To further evaluate the involvement of the maxilla surrounding sutures in relationship to the maxillary dental arch dimensions, we suggest a study with the use of 3D CT analysis. With the use of 3D CT methods, the effect of the amount of fusion of the maxillary surrounding sutures and the effect of the inclination of teeth in relationship to the dental arch can be investigated. Furthermore, future studies should be conducted with a larger case group to increase generalizability by pooling of data and include more covariables to further explore the most often seen asymmetry in patients with Muenke and Saethre-Chotzen syndromes or TCF12-related craniosynostosis. In this study, we may have introduced selection bias by the retrospective design of our study. Furthermore, we suspect that we have not included all patients with Muenke and Saethre-Chotzen syndromes or TCF12-related craniosynostosis because of their inconspicuous phenotype. Patients with Muenke syndrome and Saethre-Chotzen syndrome or TCF12-related craniosynostosis can more easily be overlooked compared with children with Apert and Crouzon syndrome.

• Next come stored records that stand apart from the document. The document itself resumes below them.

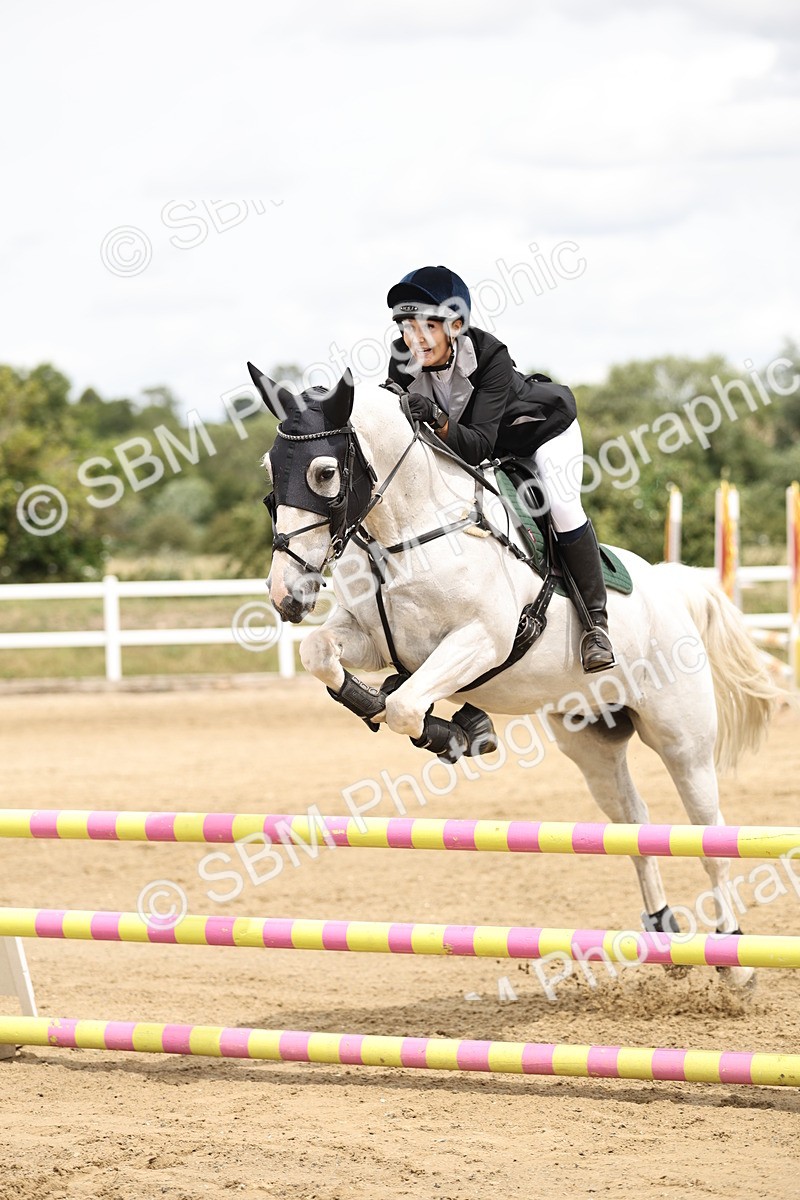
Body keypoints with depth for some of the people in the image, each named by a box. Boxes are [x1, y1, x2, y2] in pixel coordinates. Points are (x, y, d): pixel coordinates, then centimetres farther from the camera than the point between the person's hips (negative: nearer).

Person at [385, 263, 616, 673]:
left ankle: (596, 621, -10)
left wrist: (439, 421, -62)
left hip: (541, 427, -6)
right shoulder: (403, 360, -26)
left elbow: (479, 444, -45)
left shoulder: (490, 355, -39)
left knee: (563, 509, -22)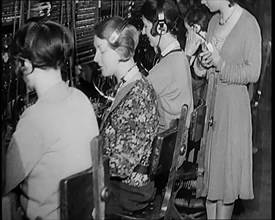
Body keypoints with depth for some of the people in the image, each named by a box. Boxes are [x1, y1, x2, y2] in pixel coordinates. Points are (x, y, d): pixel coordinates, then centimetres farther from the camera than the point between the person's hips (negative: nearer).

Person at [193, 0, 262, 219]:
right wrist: (204, 62, -6)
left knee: (227, 168, 3)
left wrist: (220, 64, -21)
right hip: (210, 102, 7)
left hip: (233, 103, -6)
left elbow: (253, 73, -13)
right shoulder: (214, 21, 9)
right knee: (210, 168, 11)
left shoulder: (248, 24, -12)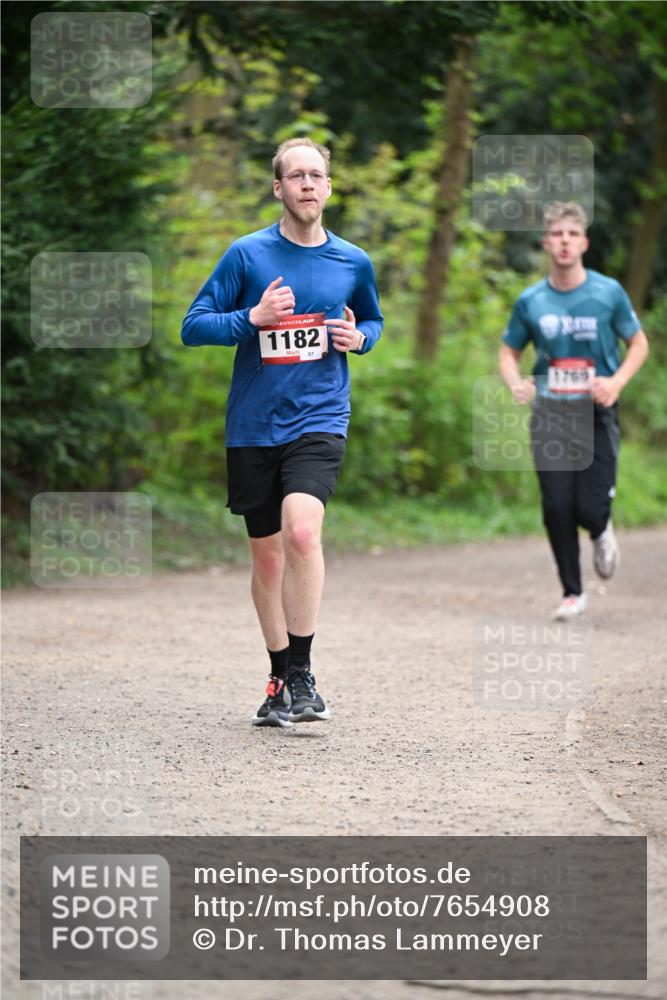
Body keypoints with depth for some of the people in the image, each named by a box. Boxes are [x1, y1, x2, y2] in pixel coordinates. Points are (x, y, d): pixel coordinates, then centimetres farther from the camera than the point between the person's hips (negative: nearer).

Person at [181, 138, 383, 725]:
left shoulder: (353, 263, 6)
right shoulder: (247, 255, 0)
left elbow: (373, 321, 24)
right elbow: (194, 326, 0)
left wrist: (360, 337, 1)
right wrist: (252, 319, -15)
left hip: (319, 419, -1)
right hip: (253, 427, 1)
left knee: (302, 529, -24)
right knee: (267, 553, 8)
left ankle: (302, 674, -16)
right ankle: (280, 683, 23)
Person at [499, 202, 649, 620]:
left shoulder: (609, 292, -4)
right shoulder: (530, 301, 1)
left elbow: (639, 343, 5)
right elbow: (509, 351, 13)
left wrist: (618, 381, -13)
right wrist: (515, 382, -9)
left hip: (596, 413, -2)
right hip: (550, 413, 2)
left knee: (590, 508, -9)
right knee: (557, 507, -4)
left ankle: (602, 531, 30)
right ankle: (573, 592, 13)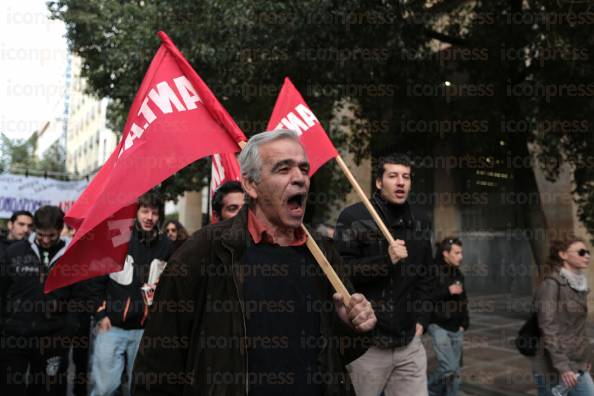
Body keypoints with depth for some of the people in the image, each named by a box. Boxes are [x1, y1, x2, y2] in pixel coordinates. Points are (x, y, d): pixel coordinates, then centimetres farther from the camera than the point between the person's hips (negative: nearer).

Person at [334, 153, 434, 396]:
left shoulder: (419, 224, 13)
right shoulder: (353, 217, -6)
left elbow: (426, 278, 19)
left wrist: (421, 321, 9)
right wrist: (386, 260, -22)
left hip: (410, 343, 5)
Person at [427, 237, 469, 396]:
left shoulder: (458, 274, 12)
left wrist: (464, 323, 10)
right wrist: (447, 291, -22)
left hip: (456, 329, 7)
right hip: (439, 326, -6)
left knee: (455, 371, 7)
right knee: (449, 367, -14)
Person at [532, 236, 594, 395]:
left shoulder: (580, 284, 10)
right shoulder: (551, 284, -13)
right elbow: (548, 328, -19)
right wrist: (562, 366, -22)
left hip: (577, 366, 8)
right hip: (553, 368, -7)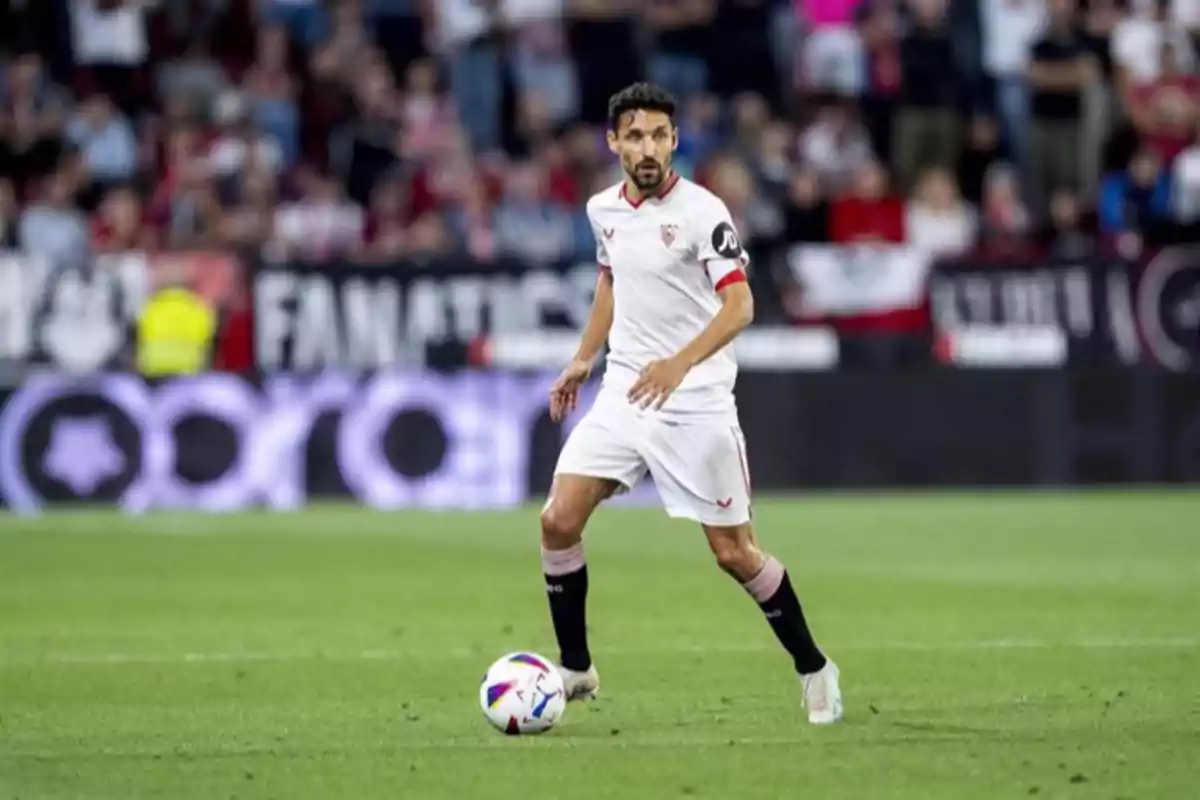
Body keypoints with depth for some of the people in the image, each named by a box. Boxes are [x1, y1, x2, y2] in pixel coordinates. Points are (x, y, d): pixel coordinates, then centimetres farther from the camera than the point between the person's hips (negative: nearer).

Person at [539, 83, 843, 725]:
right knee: (558, 521, -8)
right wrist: (583, 359, 20)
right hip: (622, 396, 5)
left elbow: (739, 306, -20)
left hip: (695, 405, -5)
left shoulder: (702, 212, -13)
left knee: (734, 553, -2)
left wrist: (680, 363, -33)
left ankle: (813, 669, 17)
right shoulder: (604, 209, 6)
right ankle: (575, 670, 7)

The clinical implications for orthodontic treatment of patients with Muenke and Saethre-Chotzen syndromes or TCF12-related craniosynostosis lie in the high prevalence of smaller dental arch dimensions and posterior crossbites that should be seen in relation to craniosynostosis. In a case series of CT scans in healthy children that were undergoing rapid palatal expansion, it was shown that the maxillary sutures were expanded and the maxillary molars were inclined [28]. Therefore, orthodontic expansion of the maxilla should be done with care to prevent inclination of molars.

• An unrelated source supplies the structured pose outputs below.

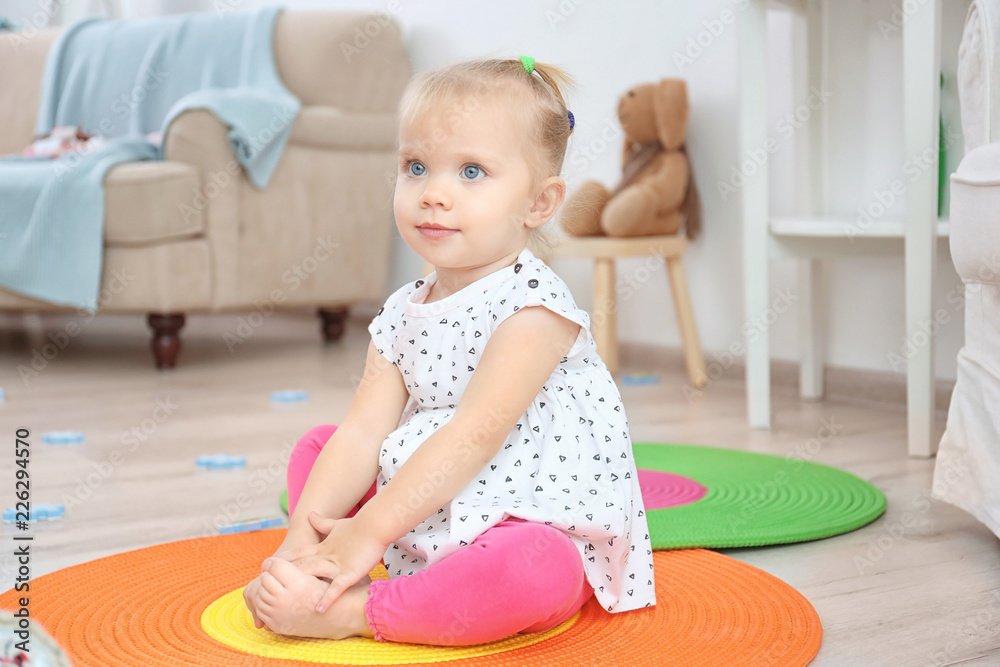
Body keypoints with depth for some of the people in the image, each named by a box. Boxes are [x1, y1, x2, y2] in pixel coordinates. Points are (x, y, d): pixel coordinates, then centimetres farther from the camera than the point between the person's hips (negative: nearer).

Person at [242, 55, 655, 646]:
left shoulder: (534, 306, -18)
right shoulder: (402, 314, 6)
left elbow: (473, 436, -25)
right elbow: (363, 431, -3)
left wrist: (368, 532, -26)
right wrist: (302, 539, -16)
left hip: (544, 534, -7)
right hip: (422, 522, 7)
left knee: (529, 569, -40)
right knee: (317, 447, 10)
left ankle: (354, 613, -25)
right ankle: (332, 578, -6)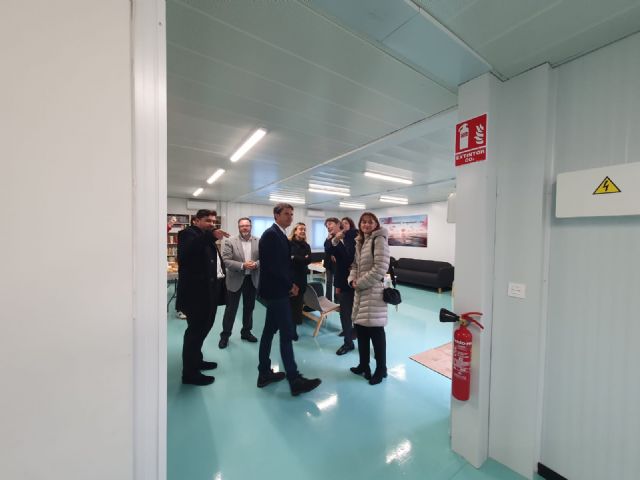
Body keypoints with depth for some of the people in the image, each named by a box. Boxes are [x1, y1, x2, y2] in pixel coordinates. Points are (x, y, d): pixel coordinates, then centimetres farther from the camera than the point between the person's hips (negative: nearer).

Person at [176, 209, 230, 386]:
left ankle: (196, 360, 34)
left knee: (202, 328, 19)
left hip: (208, 290, 10)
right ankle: (190, 372, 10)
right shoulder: (189, 233, -8)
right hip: (196, 292, -9)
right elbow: (186, 251, -31)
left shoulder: (208, 238, 20)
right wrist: (211, 236, -39)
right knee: (196, 330, -2)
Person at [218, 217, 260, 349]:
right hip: (235, 279, -3)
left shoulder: (259, 242, 0)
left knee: (249, 307, 16)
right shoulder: (229, 242, -7)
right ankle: (225, 334, 25)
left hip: (252, 279, 3)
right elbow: (225, 261, -14)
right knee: (231, 308, 8)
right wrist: (242, 265, -24)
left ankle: (246, 332, 33)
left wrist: (256, 264, -20)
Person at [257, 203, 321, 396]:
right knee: (287, 334, -3)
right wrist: (290, 285, -12)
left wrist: (290, 283, 4)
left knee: (269, 331, 16)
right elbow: (273, 266, -23)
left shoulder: (279, 235, 14)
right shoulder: (271, 234, -16)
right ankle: (295, 381, 8)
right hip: (276, 290, -10)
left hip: (276, 290, 10)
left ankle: (264, 373, 30)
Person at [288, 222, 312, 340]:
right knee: (289, 303, 2)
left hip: (301, 278, 4)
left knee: (298, 303, 8)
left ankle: (294, 329, 21)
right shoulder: (288, 243, -4)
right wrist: (303, 259, -14)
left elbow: (309, 260, -5)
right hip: (289, 277, -4)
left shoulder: (306, 246, 9)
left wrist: (294, 258, -14)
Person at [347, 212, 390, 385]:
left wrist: (360, 283, -14)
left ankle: (381, 369, 22)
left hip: (374, 292, -8)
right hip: (361, 292, 8)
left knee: (376, 332, 2)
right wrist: (352, 280, -1)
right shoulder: (360, 242, 14)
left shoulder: (379, 240, -11)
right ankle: (364, 365, 33)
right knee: (360, 329, 16)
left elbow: (380, 268, -19)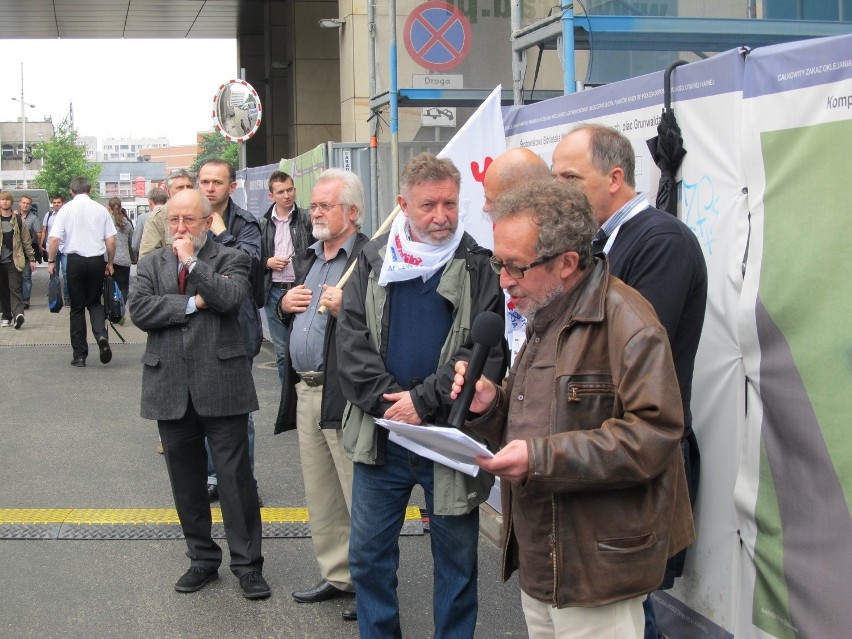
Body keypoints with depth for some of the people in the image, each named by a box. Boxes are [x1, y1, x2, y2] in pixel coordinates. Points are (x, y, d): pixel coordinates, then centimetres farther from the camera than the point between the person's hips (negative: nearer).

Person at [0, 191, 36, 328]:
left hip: (14, 260, -2)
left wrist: (31, 259, 6)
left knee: (14, 288, -11)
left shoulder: (18, 220, 5)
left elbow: (26, 241, 8)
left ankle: (18, 313, -22)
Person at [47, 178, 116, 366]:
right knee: (95, 302, 16)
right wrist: (110, 263, 13)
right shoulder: (100, 209, 2)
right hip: (96, 259, 1)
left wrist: (51, 261, 6)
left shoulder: (66, 209, -2)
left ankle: (79, 355, 8)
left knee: (77, 308, 7)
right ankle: (101, 335, -13)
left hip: (75, 260, -1)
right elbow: (111, 240, 2)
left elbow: (55, 239, -6)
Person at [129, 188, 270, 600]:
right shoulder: (151, 264, 11)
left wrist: (192, 261, -11)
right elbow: (139, 310, -5)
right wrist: (193, 303, -11)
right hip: (171, 388, 4)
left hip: (221, 385, -3)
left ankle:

To gain better understanding of the sutural involvement in the midface and support treatment capabilities of medical and dental specialists in these patients, we suggest the concentration of patients with Muenke and Saethre-Chotzen syndromes or TCF12-related craniosynostosis in specialized teams for a multidisciplinary approach and treatment.

Conclusion

In this study, we showed that the maxilla and mandible in Muenke and Saethre-Chotzen syndromes or TCF12-related craniosynostosis are smaller in the transverse dimension compared to those of the control group. The analyzed deviant transverse and sagittal ratios indicate that Muenke patients have an abnormal intermaxillary relationship. However, the ratios seen in Saethre-Chotzen syndrome or TCF12-related craniosynostosis suggest that these patients have a more normal growth pattern compared to Muenke patients. Additionally, the AD in both jaws of patients with Saethre-Chotzen syndrome or TCF12-related craniosynostosis was not statistically significantly smaller compared to those of the control group.